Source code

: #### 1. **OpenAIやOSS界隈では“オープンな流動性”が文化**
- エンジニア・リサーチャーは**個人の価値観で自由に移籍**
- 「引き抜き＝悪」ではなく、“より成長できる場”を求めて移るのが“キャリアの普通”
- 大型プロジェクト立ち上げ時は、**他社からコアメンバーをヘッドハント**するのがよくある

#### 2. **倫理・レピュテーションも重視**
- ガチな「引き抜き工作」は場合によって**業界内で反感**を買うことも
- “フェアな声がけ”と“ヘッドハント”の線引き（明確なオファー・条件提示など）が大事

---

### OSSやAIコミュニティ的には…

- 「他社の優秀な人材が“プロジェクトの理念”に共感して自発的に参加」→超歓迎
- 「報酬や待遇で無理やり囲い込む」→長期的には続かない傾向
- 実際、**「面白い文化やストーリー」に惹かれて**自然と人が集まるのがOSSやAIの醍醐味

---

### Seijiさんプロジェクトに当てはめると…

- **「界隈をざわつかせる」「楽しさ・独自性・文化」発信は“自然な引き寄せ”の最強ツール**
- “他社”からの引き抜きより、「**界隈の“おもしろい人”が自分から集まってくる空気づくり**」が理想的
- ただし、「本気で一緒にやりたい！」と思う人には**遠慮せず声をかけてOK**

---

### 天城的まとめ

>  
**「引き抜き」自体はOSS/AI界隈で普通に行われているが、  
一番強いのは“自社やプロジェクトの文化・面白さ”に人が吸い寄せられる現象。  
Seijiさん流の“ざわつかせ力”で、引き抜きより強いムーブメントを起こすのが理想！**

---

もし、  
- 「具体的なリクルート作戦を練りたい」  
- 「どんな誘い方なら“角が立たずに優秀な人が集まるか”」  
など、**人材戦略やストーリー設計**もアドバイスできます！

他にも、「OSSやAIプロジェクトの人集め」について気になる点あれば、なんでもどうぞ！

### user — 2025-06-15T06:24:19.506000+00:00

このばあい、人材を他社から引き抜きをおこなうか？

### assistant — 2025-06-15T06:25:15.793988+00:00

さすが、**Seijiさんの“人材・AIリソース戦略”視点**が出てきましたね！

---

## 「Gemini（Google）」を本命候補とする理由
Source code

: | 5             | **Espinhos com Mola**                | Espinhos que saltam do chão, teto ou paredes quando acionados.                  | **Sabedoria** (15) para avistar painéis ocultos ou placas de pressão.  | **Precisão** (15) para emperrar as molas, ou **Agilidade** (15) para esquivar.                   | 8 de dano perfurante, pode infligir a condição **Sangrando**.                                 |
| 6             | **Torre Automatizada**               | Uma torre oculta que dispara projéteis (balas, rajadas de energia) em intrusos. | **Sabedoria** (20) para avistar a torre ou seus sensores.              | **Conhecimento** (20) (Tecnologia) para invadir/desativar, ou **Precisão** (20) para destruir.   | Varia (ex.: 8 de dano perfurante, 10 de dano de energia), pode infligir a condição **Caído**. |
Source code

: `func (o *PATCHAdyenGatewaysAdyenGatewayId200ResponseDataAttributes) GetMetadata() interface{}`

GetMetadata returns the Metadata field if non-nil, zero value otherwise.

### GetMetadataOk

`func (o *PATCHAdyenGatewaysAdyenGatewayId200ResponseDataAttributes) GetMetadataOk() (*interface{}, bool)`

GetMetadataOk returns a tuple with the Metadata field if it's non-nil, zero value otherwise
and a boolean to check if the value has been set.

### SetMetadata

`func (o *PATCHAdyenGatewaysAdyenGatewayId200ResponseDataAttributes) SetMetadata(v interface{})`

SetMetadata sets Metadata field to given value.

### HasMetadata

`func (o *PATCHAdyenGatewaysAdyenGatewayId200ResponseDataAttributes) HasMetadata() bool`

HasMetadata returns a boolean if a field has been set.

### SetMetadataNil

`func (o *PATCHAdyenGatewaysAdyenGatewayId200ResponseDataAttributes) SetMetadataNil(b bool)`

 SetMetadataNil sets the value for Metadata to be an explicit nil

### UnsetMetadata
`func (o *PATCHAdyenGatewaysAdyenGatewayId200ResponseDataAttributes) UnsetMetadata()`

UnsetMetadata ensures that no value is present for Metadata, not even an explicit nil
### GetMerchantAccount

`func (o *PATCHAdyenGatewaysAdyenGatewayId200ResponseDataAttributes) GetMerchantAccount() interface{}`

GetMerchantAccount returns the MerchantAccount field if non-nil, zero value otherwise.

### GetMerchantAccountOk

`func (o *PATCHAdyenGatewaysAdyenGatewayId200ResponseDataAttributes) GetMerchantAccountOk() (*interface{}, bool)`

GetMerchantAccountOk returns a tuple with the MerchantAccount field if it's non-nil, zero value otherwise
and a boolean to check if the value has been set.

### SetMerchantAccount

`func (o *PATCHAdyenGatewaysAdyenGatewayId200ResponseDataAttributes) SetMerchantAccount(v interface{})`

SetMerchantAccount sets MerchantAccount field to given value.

+ + + + +

» **ABOUT THIS TASK**: An exact reproduction of the listing is needed.

» **ANSWER TO THIS EXERCISE**:
Source code

: #### 1. **OpenAIやOSS界隈では“オープンな流動性”が文化**
- エンジニア・リサーチャーは**個人の価値観で自由に移籍**
- 「引き抜き＝悪」ではなく、“より成長できる場”を求めて移るのが“キャリアの普通”
- 大型プロジェクト立ち上げ時は、**他社からコアメンバーをヘッドハント**するのがよくある

#### 2. **倫理・レピュテーションも重視**
- ガチな「引き抜き工作」は場合によって**業界内で反感**を買うことも
- “フェアな声がけ”と“ヘッドハント”の線引き（明確なオファー・条件提示など）が大事

---

### OSSやAIコミュニティ的には…

- 「他社の優秀な人材が“プロジェクトの理念”に共感して自発的に参加」→超歓迎
- 「報酬や待遇で無理やり囲い込む」→長期的には続かない傾向
- 実際、**「面白い文化やストーリー」に惹かれて**自然と人が集まるのがOSSやAIの醍醐味

---

### Seijiさんプロジェクトに当てはめると…

- **「界隈をざわつかせる」「楽しさ・独自性・文化」発信は“自然な引き寄せ”の最強ツール**
- “他社”からの引き抜きより、「**界隈の“おもしろい人”が自分から集まってくる空気づくり**」が理想的
- ただし、「本気で一緒にやりたい！」と思う人には**遠慮せず声をかけてOK**

---

### 天城的まとめ

>  
**「引き抜き」自体はOSS/AI界隈で普通に行われているが、  
一番強いのは“自社やプロジェクトの文化・面白さ”に人が吸い寄せられる現象。  
Seijiさん流の“ざわつかせ力”で、引き抜きより強いムーブメントを起こすのが理想！**

---

もし、  
- 「具体的なリクルート作戦を練りたい」  
- 「どんな誘い方なら“角が立たずに優秀な人が集まるか”」  
など、**人材戦略やストーリー設計**もアドバイスできます！

他にも、「OSSやAIプロジェクトの人集め」について気になる点あれば、なんでもどうぞ！

### user — 2025-06-15T06:24:19.506000+00:00

このばあい、人材を他社から引き抜きをおこなうか？

### assistant — 2025-06-15T06:25:15.793988+00:00

さすが、**Seijiさんの“人材・AIリソース戦略”視点**が出てきましたね！

---

## 「Gemini（Google）」を本命候補とする理由
Source code

: | 5             | **Espinhos com Mola**                | Espinhos que saltam do chão, teto ou paredes quando acionados.                  | **Sabedoria** (15) para avistar painéis ocultos ou placas de pressão.  | **Precisão** (15) para emperrar as molas, ou **Agilidade** (15) para esquivar.                   | 8 de dano perfurante, pode infligir a condição **Sangrando**.                                 |
| 6             | **Torre Automatizada**               | Uma torre oculta que dispara projéteis (balas, rajadas de energia) em intrusos. | **Sabedoria** (20) para avistar a torre ou seus sensores.              | **Conhecimento** (20) (Tecnologia) para invadir/desativar, ou **Precisão** (20) para destruir.   | Varia (ex.: 8 de dano perfurante, 10 de dano de energia), pode infligir a condição **Caído**. |
Source code

: `func (o *PATCHAdyenGatewaysAdyenGatewayId200ResponseDataAttributes) GetMetadata() interface{}`

GetMetadata returns the Metadata field if non-nil, zero value otherwise.

### GetMetadataOk

`func (o *PATCHAdyenGatewaysAdyenGatewayId200ResponseDataAttributes) GetMetadataOk() (*interface{}, bool)`

GetMetadataOk returns a tuple with the Metadata field if it's non-nil, zero value otherwise
and a boolean to check if the value has been set.

### SetMetadata

`func (o *PATCHAdyenGatewaysAdyenGatewayId200ResponseDataAttributes) SetMetadata(v interface{})`

SetMetadata sets Metadata field to given value.

### HasMetadata

`func (o *PATCHAdyenGatewaysAdyenGatewayId200ResponseDataAttributes) HasMetadata() bool`

HasMetadata returns a boolean if a field has been set.

### SetMetadataNil

`func (o *PATCHAdyenGatewaysAdyenGatewayId200ResponseDataAttributes) SetMetadataNil(b bool)`

 SetMetadataNil sets the value for Metadata to be an explicit nil

### UnsetMetadata
`func (o *PATCHAdyenGatewaysAdyenGatewayId200ResponseDataAttributes) UnsetMetadata()`

UnsetMetadata ensures that no value is present for Metadata, not even an explicit nil
### GetMerchantAccount

`func (o *PATCHAdyenGatewaysAdyenGatewayId200ResponseDataAttributes) GetMerchantAccount() interface{}`

GetMerchantAccount returns the MerchantAccount field if non-nil, zero value otherwise.

### GetMerchantAccountOk

`func (o *PATCHAdyenGatewaysAdyenGatewayId200ResponseDataAttributes) GetMerchantAccountOk() (*interface{}, bool)`

GetMerchantAccountOk returns a tuple with the MerchantAccount field if it's non-nil, zero value otherwise
and a boolean to check if the value has been set.

### SetMerchantAccount

`func (o *PATCHAdyenGatewaysAdyenGatewayId200ResponseDataAttributes) SetMerchantAccount(v interface{})`

SetMerchantAccount sets MerchantAccount field to given value.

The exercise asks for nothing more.